■ Brief A
In the forum thread about moving nymphs into new housing, what does jrh3 recommend using to transfer the nymphs?
■ Brief B
Carry the forum thread about moving nymphs into deli cups forward from the point where it stops.

■ Document excerpt

# Question About Moving Nymphs Into New Housing



## ladygigi (May 15, 2013)

I've made some deli cups  and am going to move some of my nymphs into them and start separating them today.  I am now up to 15 and have been at that number for a couple of days now. ^_^ My question is this. Once I move them from the terrarium into the deli cups, should I feed them or wait a day or so to give them time to adapt to their new surroundings? (I feed them ff's.) The nymphs are 2nd Instar or L2's that I'll be moving mostly. Maybe a couple of 1st Instars or L1's.


----------



## jrh3 (May 15, 2013)

i would feed them maybe some wasnt getting food in the aquarium . i dont think it matters, when you move them the best thing to use is BBQ skewers, the cheap little bamboo ones will make it easy for them to climb on and transfer although they like to jump and are fast atthat age i would put the deli cup in the tterrarium and transfer inside so if any get crazy you wont lose one lol.


----------



## Rick (May 15, 2013)

■ Dataset content
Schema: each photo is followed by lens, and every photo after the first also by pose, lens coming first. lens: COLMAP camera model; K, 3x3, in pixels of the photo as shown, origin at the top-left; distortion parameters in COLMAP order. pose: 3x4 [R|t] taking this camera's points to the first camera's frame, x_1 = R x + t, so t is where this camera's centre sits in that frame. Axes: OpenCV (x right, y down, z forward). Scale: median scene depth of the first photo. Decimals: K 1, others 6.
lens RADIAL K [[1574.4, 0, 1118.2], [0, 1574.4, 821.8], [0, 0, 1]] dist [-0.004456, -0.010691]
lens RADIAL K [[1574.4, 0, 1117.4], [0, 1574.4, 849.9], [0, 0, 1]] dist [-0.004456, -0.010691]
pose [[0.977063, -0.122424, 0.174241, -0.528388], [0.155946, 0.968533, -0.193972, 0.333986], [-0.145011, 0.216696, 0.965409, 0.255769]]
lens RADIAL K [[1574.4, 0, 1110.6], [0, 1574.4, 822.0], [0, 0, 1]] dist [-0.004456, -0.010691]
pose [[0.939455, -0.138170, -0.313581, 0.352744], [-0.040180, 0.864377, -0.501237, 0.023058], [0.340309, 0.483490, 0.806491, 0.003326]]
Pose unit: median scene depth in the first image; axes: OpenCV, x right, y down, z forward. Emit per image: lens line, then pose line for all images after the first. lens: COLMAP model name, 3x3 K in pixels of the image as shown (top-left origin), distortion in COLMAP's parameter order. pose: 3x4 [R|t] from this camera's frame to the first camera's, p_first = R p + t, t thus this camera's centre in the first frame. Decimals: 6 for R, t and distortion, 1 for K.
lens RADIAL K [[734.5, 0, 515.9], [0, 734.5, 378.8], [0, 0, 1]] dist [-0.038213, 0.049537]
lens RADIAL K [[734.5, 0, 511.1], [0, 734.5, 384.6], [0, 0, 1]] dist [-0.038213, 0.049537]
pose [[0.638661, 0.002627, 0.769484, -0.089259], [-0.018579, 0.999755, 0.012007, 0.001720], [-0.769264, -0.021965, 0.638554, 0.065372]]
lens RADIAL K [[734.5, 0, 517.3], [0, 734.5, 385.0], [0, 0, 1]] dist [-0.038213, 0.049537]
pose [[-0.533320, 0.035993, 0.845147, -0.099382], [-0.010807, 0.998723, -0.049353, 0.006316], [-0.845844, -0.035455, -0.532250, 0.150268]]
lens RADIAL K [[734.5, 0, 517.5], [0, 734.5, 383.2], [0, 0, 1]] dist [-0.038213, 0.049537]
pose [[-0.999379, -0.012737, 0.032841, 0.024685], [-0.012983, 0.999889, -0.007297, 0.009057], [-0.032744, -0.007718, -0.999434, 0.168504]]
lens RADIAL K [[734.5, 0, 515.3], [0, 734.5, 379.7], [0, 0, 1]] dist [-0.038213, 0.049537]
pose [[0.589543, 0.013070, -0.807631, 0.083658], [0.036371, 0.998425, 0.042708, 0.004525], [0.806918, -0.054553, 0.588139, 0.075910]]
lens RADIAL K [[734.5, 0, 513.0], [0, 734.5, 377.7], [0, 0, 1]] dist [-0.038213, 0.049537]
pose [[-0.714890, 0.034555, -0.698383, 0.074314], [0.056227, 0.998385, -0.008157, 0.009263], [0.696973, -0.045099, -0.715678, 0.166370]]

■ Expected answer A
Cheap little bamboo BBQ skewers.

■ Expected answer B
If it's feeding time go ahead and feed. They don't really need any time to adjust in most cases. Usually moving enclosures can be done without stressing them out.


----------



## D_Hemptress (May 15, 2013)

just feed them, they'll eat if they are hungry


----------



## fleurdejoo (May 15, 2013)

I would definitely feed. Nymphs should always have access to food.


----------



## Krissim Klaw (May 16, 2013)

No need for them to adjust. Then again I often pull my nymphs out and feed them outside of the cage. XD


----------



## dgerndt (May 17, 2013)

They should be fine. If anything, they may be less stressed in an environment with fewer mantids to bump into.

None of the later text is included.